Stan Stableski recently learned a valuable, but expensive lesson:
"You don't send money to get money," said the Washington Township, Lucas County, man, who lost more than $49,000 he wired from his bank account over the last two years in response to a Nigerian e-mail scheme.
In addition, Mr. Stableski, 48, told police he unwittingly deposited into his account a $48,000 check that later turned out to be fraudulent, and when it cleared wired that money away as well. He discovered he was the victim of a scheme after the bank notified him that it was freezing his account and holding him responsible for the check.
"I'm hoping something good comes out it," he said yesterday to The Blade.
Mr. Stableski told township police Friday that the first e-mail he received from one of three suspects involved in the scam stated he was entitled to an inheritance totaling one third of $42.3 million, or about $12.5 million after fees were deducted.
He was advised that before the inheritance could be released, he had to send $430,000 to pay past debts of the deceased before the inheritance could be released. He was made to believe other investors were willing to put up a large part of the $430,000, but he would be required to pay a portion, according to a police report.
The suspects asked for funds multiple times during the last two years. Mr. Stableski wired $49,123 to them in approximately 36 transfers to Nigeria via Western Union, police said.
The victim was contacted by one of the suspects, supposedly from Washington, in late August and was advised that another $48,000 was needed.
Mr. Stableski said he told the suspect didn't have any more money to send.

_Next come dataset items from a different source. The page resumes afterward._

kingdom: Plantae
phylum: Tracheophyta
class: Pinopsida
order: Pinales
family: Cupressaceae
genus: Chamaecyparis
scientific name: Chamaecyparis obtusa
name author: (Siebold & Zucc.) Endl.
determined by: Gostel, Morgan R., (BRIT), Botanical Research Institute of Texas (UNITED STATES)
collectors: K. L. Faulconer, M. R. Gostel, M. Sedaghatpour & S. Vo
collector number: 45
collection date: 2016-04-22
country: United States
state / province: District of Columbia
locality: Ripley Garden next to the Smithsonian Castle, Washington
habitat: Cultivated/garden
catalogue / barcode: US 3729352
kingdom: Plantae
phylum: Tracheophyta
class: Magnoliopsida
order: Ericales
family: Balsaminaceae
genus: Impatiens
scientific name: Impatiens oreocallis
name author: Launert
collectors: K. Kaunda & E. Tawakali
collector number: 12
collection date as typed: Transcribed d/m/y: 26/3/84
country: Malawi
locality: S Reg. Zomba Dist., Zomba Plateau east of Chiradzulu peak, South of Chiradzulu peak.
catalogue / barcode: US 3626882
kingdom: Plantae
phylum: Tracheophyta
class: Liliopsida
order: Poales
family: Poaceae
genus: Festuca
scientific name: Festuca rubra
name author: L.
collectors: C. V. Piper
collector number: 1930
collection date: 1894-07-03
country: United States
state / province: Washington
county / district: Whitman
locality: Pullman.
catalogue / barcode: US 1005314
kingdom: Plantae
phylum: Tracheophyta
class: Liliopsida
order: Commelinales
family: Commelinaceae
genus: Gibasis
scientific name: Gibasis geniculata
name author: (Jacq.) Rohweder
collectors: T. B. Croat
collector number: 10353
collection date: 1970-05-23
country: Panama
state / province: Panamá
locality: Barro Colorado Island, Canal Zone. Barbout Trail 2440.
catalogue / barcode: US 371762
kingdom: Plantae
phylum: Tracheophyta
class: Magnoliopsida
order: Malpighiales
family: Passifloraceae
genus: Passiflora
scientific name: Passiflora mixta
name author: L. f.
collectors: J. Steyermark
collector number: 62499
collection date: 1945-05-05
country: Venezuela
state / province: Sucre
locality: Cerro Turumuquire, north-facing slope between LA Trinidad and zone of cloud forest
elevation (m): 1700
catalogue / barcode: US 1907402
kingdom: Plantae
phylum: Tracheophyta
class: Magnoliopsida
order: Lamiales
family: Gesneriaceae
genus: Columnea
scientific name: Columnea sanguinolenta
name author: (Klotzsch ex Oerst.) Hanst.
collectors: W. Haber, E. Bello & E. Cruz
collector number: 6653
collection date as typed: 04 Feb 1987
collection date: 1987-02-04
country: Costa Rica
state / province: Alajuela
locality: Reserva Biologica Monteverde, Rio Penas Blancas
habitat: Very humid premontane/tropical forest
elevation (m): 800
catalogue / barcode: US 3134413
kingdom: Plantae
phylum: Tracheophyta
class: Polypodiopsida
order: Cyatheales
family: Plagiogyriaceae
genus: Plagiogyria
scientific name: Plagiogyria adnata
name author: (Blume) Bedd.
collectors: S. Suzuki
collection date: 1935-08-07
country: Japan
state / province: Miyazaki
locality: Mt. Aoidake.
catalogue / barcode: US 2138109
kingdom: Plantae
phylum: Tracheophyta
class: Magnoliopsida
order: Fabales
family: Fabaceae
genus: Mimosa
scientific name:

The suspect then said another investor would send him a check, which he would have to cash and wire to the suspect, according to the report.
Mr. Stableski received a $48,000 check issued against a Florida auto auction account. He deposited the check into his bank account, and once it cleared he wired the funds, police reported.
During the Labor Day weekend, Mr. Stableski went to withdraw money from his bank account and learned it was frozen.
He was told the Florida check he had deposited and disbursed had been reported as fraudulent, and that he was being held liable for the funds, police said.
The suspect from Washington contacted him shortly after Mr. Stableski learned that the check was fraudulent.
Mr. Stableski told the suspect that his bank account had been frozen, and the suspect hung up. No one has contacted the victim since.
"I believed them," he said. "There were times I gave up hope. Things didn't happen the way it was supposed to."
And most of the time, they won't, authorities said.
"You have to be very careful on who you trust your money to, how you invest your money, and how you spend it," said Jim DeLong, special agent in charge of the Toledo FBI office.
He said the Nigerian scheme and others like it come up often. Even though many people don't fall for them - deleting e-mails or throwing out mail - some do.
People often go to the authorities after it's too late, and even then don't report or underreport their loss because they are embarrassed.
"Think back to relatives in that country or relatives who have money or relatives who died recently," Mr. DeLong said.
"If you don't have any of these things, don't respond to them," he added.
Mr. DeLong said the FBI will generate a report on the recent incident and send it to headquarters and to its legate office in Nigeria, which was established as a response to Americans who have lost money to such schemes.
Township police also alerted the Secret Service.
Township police Chief Chris Kaiser said this is the largest sum of money he's seen someone lose in such a scheme.
"It boils down to common sense," Chief Kaiser said of such solicitations. "When in doubt, don't."